Readers who backed our recent arbitrage call on EMIS (EMIS:AIM) should be feeling pretty chuffed having banked a rough 39% in five weeks, and we called it spot on.

We said at the time (6 Jul) that this investment pitch was ‘a little different to the sort of investment ideas Shares typically presents to readers,’ but having paid-off much like we said it might, what should shareholders do now?

WHAT HAS HAPPENED SINCE WE SAID TO BUY?

First, let’s recap. NHS technology platform supplier EMIS provides vital technology to the UK’s thousands of GP practices and millions of NHS users. A £1.2 billion takeover offer from US peer UnitedHealth (UNH:NYSE) was agreed more than a year ago, but the deal was put under investigation by the UK’s Competition and Markets Authority.

EMIS is estimated to hold a UK market share of more than 50% in electronic patient records through its EMIS Web platform.

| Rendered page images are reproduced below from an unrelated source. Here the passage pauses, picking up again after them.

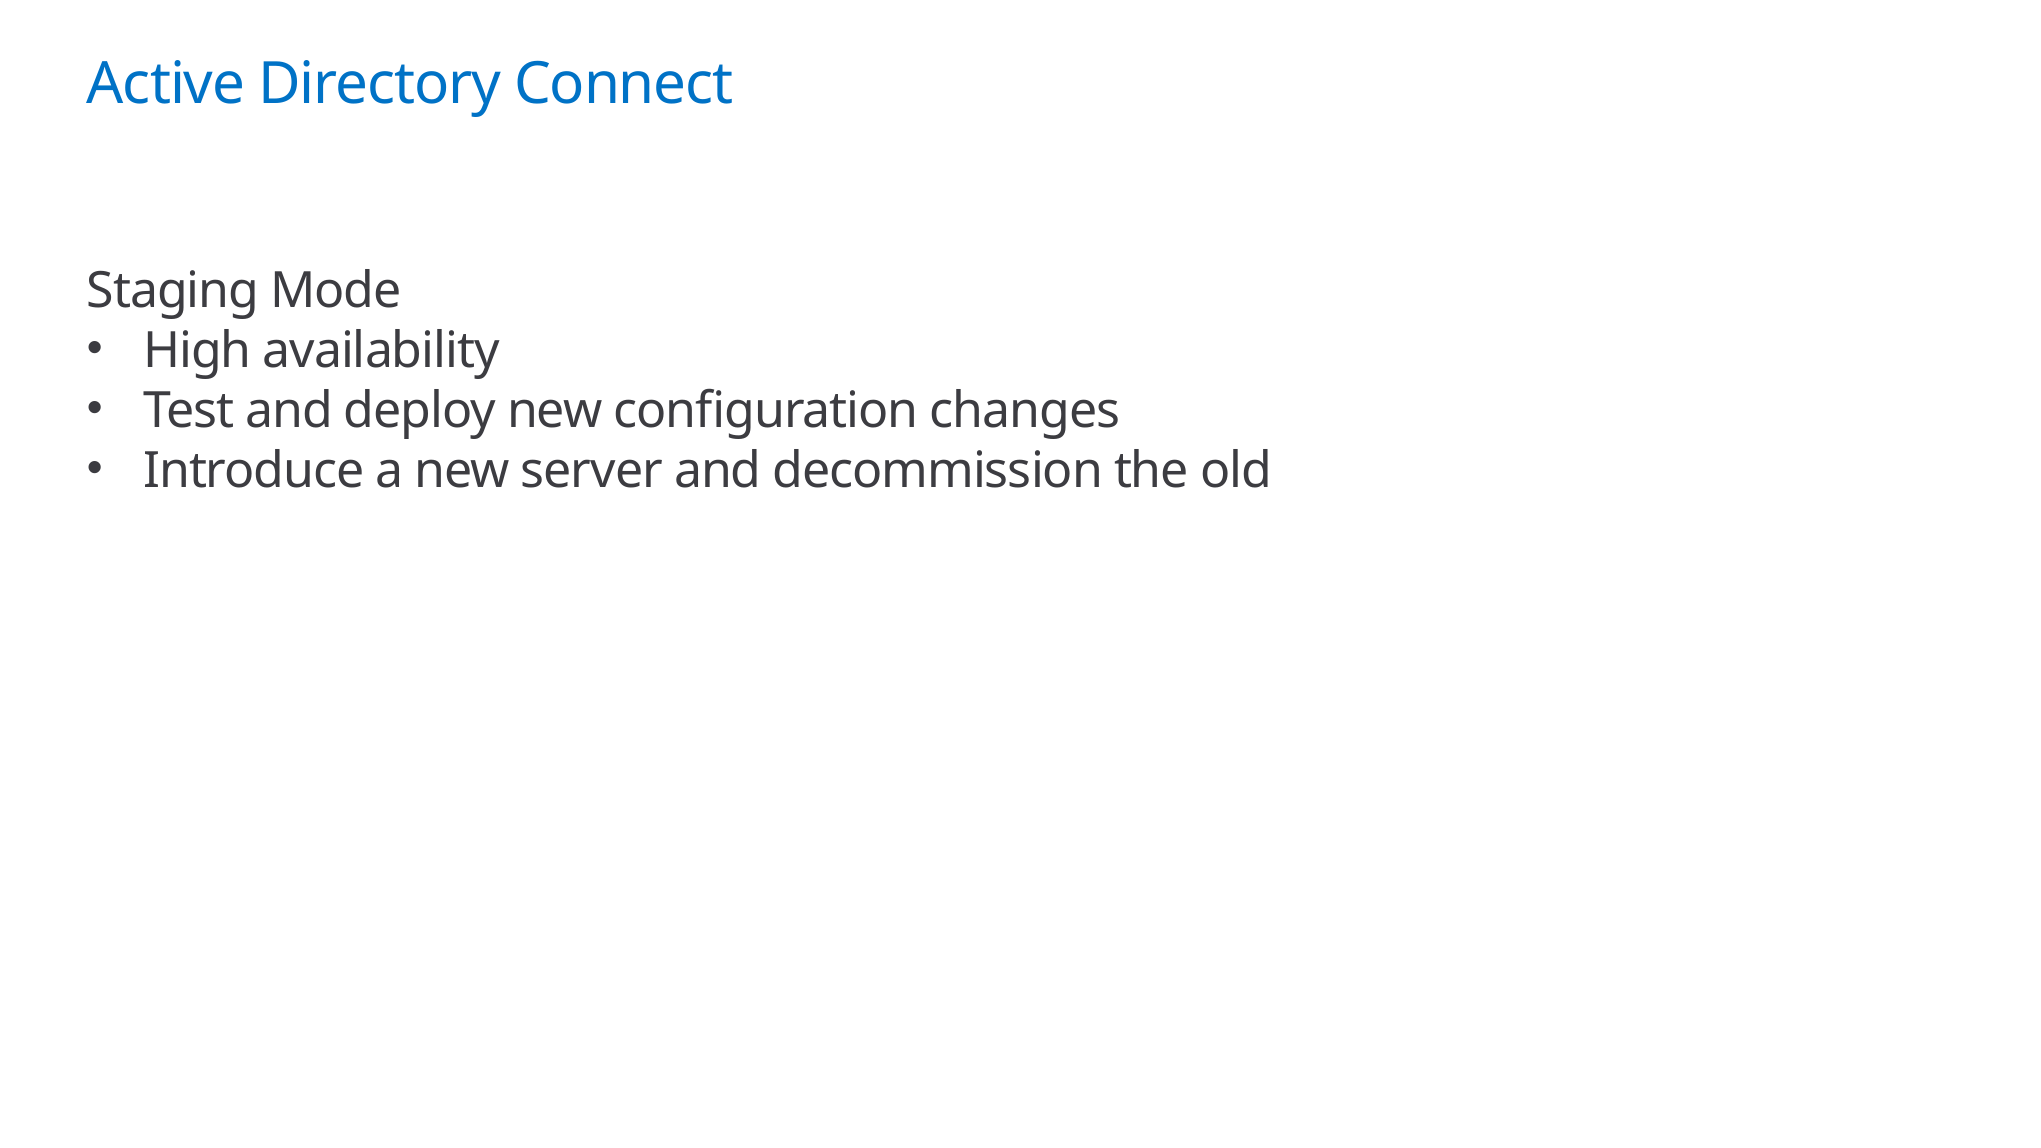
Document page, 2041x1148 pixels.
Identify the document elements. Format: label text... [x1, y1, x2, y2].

list Staging Mode High availability Test and deploy new configuration changes Introduce a new server and decommission the old [86, 242, 1953, 636]
title Active Directory Connect [86, 38, 1953, 164]
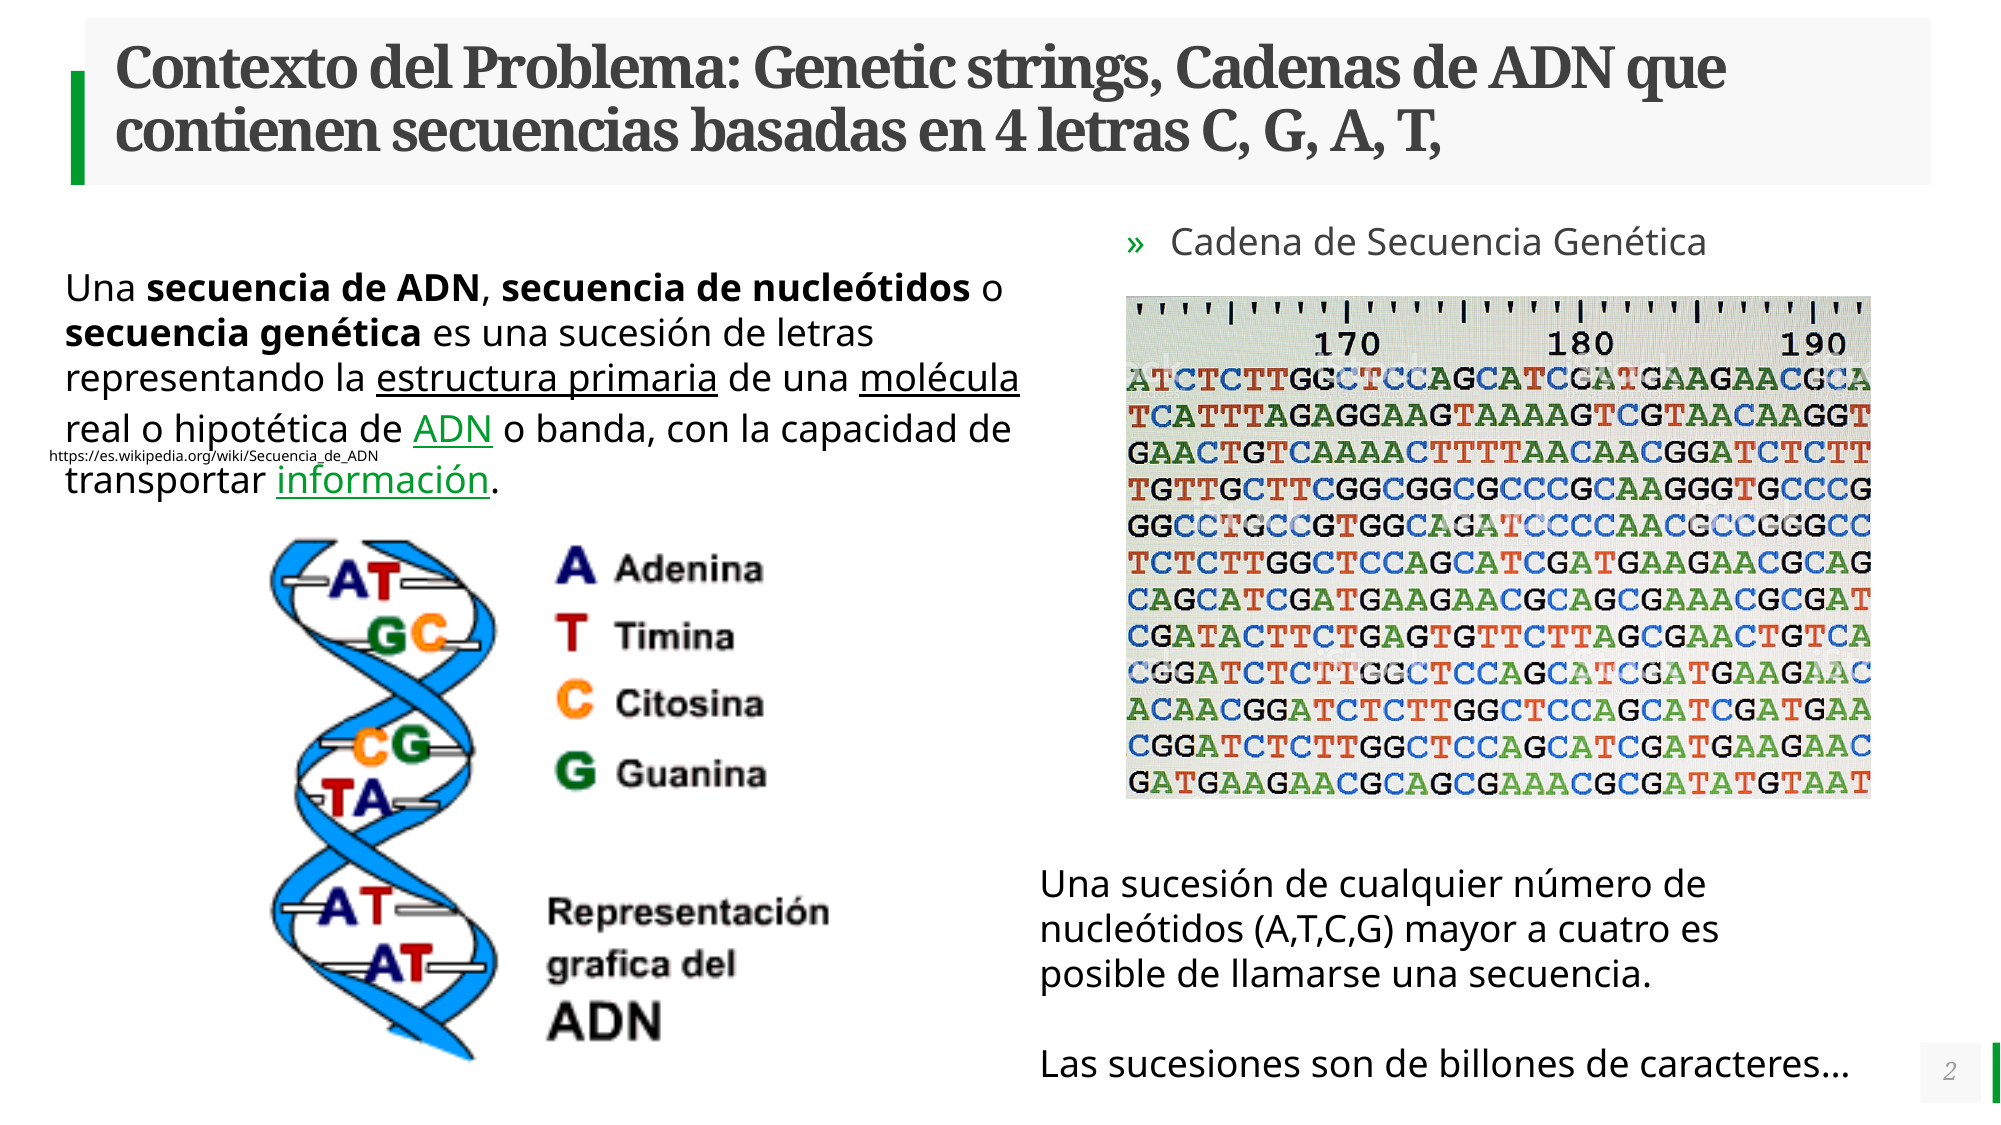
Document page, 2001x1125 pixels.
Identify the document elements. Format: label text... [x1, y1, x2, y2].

text_box Una secuencia de ADN, secuencia de nucleótidos o secuencia genética es una sucesión de letras representando la estructura primaria de una molécula real o hipotética de ADN o banda, con la capacidad de transportar información. [50, 256, 1050, 515]
list Cadena de Secuencia Genética [1126, 223, 1932, 1004]
picture [1126, 296, 1871, 799]
text_box Una sucesión de cualquier número de nucleótidos (A,T,C,G) mayor a cuatro es posible de llamarse una secuencia. Las sucesiones son de billones de caracteres… [1024, 852, 1871, 1093]
text_box https://es.wikipedia.org/wiki/Secuencia_de_ADN [34, 439, 394, 473]
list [252, 525, 848, 1066]
title Contexto del Problema: Genetic strings, Cadenas de ADN que contienen secuencias basadas en 4 letras C, G, A, T, [84, 17, 1932, 185]
slide_number 2 [1920, 1042, 1982, 1103]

The company currently integrates with several third-party systems but doing so in the future could
be seeding business to rivals of Optum, UnitedHealth’s UK arm.

Now the CMA has changed its mind about competition concerns in a late volte-face, largely because it thinks the NHS will be able to use its oversight role to prevent the merged business from harming the competitiveness of rivals.

Megabuyte analyst Ieuan Turner says: ‘Remarkably, no disposals have been deemed necessary as it all stems down to the oversight role that the NHS holds in the UK healthcare market.’

WHAT SHOULD INVESTORS DO NOW?

The CMA will conduct a public consultation on the provisional findings before it releases its final report, scheduled for October 2023, but the stock has surged, to £19.08.

That modest discount to the £19.25 agreed cash takeover price suggests some marginal doubts over the deal remain, although a spanner being thrown into the works looks very unlikely. Still, why take any risk at all?

Shares believes you’re better off closing the trade now, banking your 39% profit (less costs) and moving on to something else.